Bieber later filed a complaint about the incident to the state Fair Political Practices Commission (FPPC), but the complaint was rejected, according to FPPC spokesman Jay Wierenga.

Smith, a contract city attorney with Best, Best, & Krieger who has represented the city for the past two years, said when the first complaint was filed last year, both he and City Clerk Joanne Baade were unsure how to handle it.

The policy does not prescribe any consequences or recourse for ethics violations, and does not specify any budget or timeline for investigations.

Several aspects of the policy are vague and “totally redundant” with existing state law and separate city policies and procedures negotiated with the city employees’ union, Smith said.
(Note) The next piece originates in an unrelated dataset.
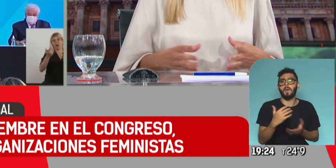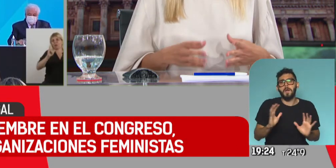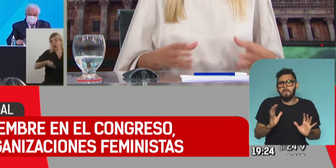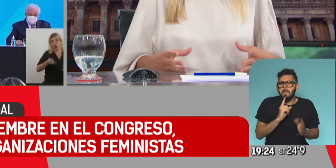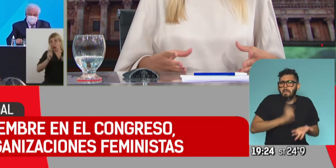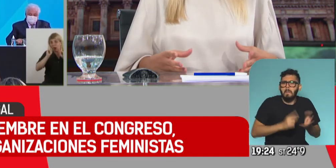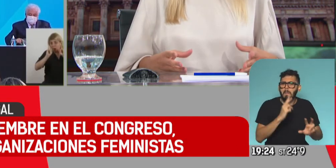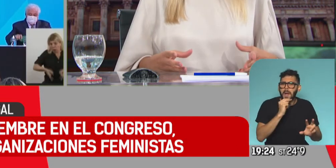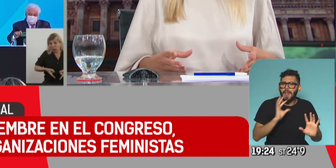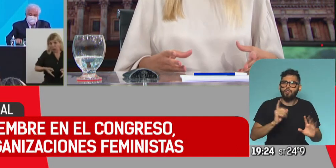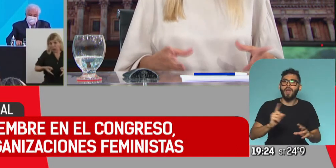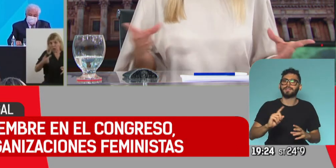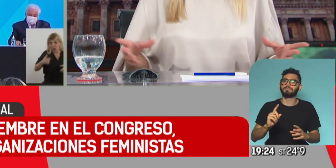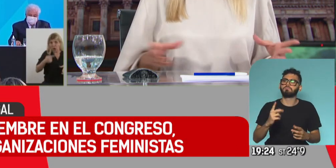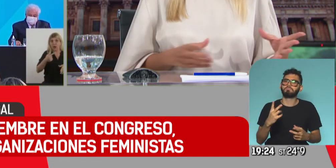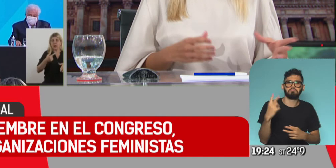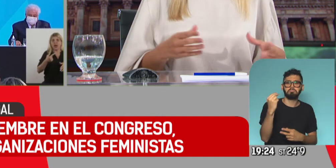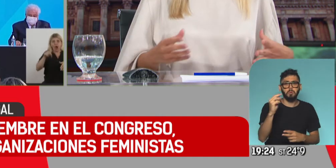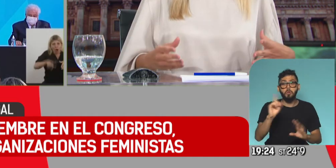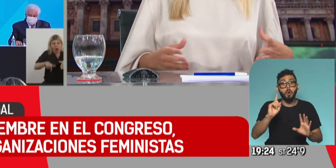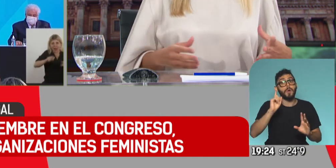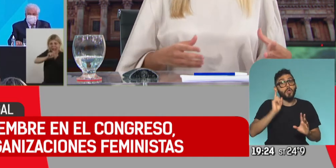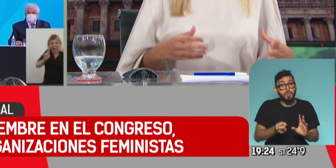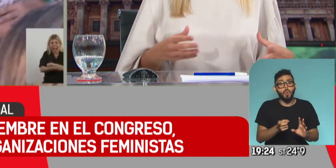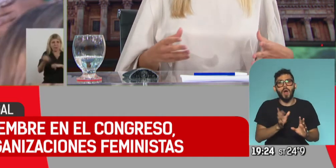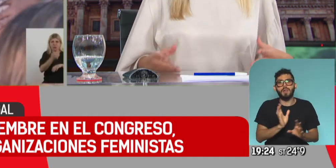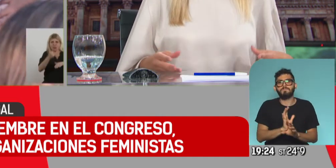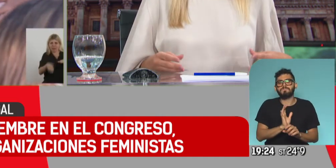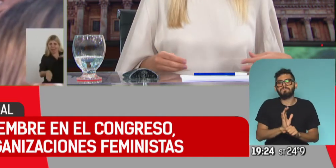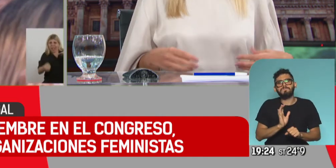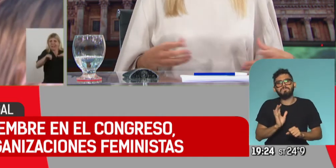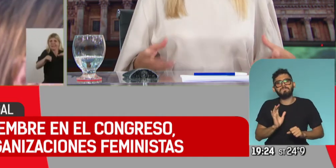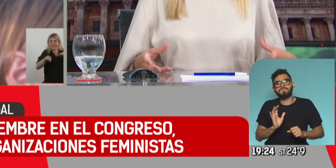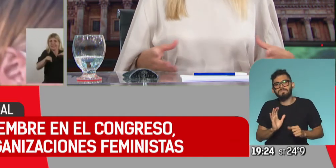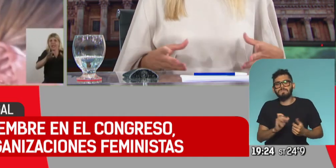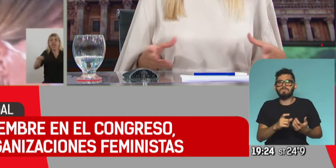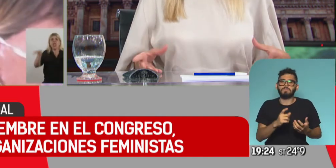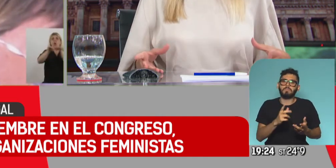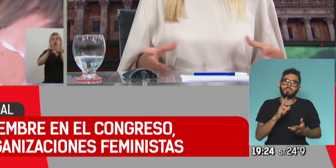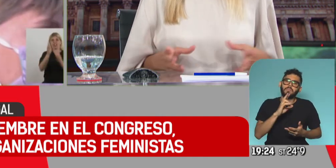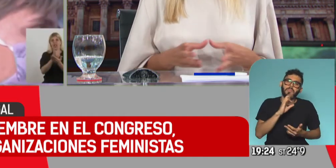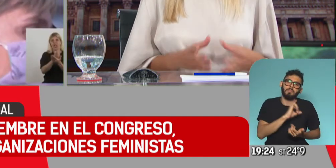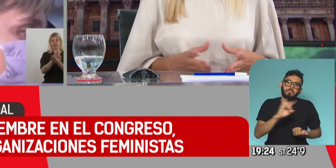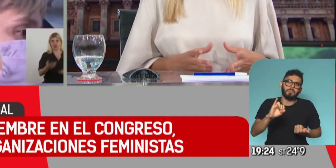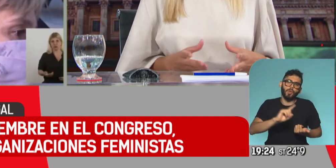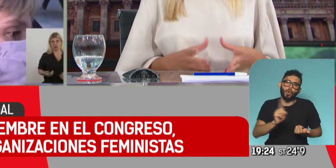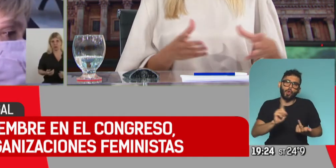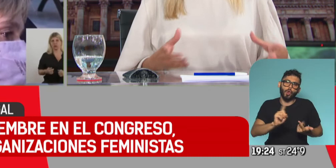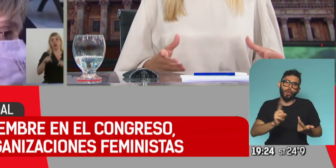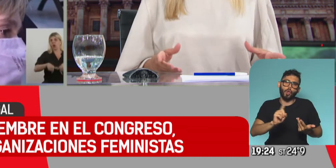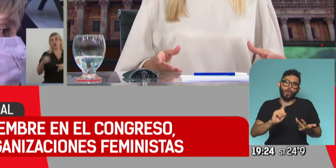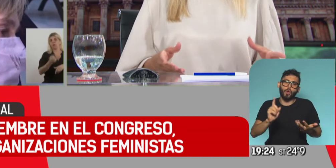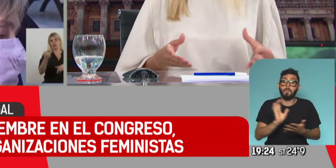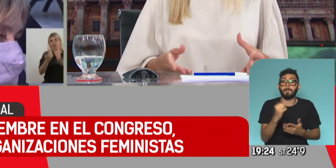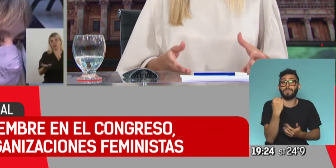no rechazaron abiertamente la convocatoria, pero todos fueron poniendo una serie de motivos y explicaciones y terminaron pegando el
For example, the code of ethics requires that complainants’ names be kept confidential, but the city’s personnel rules give employees the right to confront their accuser.

The county district attorney and state attorney general, along with the FPPC, already have jurisdiction over ethics violations.

The requirement that complaints be immediately placed on the next council meeting also created problems with the state’s open meetings law, which requires agendas to be posted 72 hours in advance, Smith said.

“If [the complaint] is filed the day or weekend before, how do we do that and comply with state law?” he said.

Moreover, the fact that the council would be tasked with reviewing ethics complaints made by its members is “odd, if you think about it,” Smith told council members.

Bieber agreed that the policy was flawed, but that in losing its ethics policy, the city lost an important public exercise.

“From the four complaints that came in, they just could not bring themselves to bring in someone independent of themselves to look at it,” Bieber said. “That kind of speaks to the character of your elected official…whether they’re gutsy enough to hold their colleagues accountable.”